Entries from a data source
>>>>

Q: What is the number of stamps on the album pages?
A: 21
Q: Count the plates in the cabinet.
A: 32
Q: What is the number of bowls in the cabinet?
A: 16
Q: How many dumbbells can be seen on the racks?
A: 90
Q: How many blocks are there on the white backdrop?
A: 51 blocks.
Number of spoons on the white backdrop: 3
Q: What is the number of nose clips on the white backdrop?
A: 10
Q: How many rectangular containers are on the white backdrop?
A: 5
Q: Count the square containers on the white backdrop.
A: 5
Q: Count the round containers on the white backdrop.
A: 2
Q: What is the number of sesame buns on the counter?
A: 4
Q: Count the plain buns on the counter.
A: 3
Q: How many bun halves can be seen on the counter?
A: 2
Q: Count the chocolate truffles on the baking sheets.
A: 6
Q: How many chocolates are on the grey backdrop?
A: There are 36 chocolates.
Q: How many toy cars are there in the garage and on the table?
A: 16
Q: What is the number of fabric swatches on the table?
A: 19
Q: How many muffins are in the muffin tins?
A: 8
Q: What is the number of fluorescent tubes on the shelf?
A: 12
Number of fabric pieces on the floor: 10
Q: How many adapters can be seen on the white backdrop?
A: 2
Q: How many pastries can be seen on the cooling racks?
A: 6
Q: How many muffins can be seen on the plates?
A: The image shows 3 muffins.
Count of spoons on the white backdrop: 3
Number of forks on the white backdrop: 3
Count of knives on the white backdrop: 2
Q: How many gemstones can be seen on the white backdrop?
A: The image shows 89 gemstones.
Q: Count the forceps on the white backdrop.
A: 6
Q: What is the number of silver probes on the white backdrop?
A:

<<<<

**Direction**
Copy out the stretch of entries from the line that contains "Q: What is the number of bowls" through the last entry, keeping every line unchanged.

**Complete output**
Q: What is the number of bowls in the cabinet?
A: 16
Q: How many dumbbells can be seen on the racks?
A: 90
Q: How many blocks are there on the white backdrop?
A: 51 blocks.
Number of spoons on the white backdrop: 3
Q: What is the number of nose clips on the white backdrop?
A: 10
Q: How many rectangular containers are on the white backdrop?
A: 5
Q: Count the square containers on the white backdrop.
A: 5
Q: Count the round containers on the white backdrop.
A: 2
Q: What is the number of sesame buns on the counter?
A: 4
Q: Count the plain buns on the counter.
A: 3
Q: How many bun halves can be seen on the counter?
A: 2
Q: Count the chocolate truffles on the baking sheets.
A: 6
Q: How many chocolates are on the grey backdrop?
A: There are 36 chocolates.
Q: How many toy cars are there in the garage and on the table?
A: 16
Q: What is the number of fabric swatches on the table?
A: 19
Q: How many muffins are in the muffin tins?
A: 8
Q: What is the number of fluorescent tubes on the shelf?
A: 12
Number of fabric pieces on the floor: 10
Q: How many adapters can be seen on the white backdrop?
A: 2
Q: How many pastries can be seen on the cooling racks?
A: 6
Q: How many muffins can be seen on the plates?
A: The image shows 3 muffins.
Count of spoons on the white backdrop: 3
Number of forks on the white backdrop: 3
Count of knives on the white backdrop: 2
Q: How many gemstones can be seen on the white backdrop?
A: The image shows 89 gemstones.
Q: Count the forceps on the white backdrop.
A: 6
Q: What is the number of silver probes on the white backdrop?
A:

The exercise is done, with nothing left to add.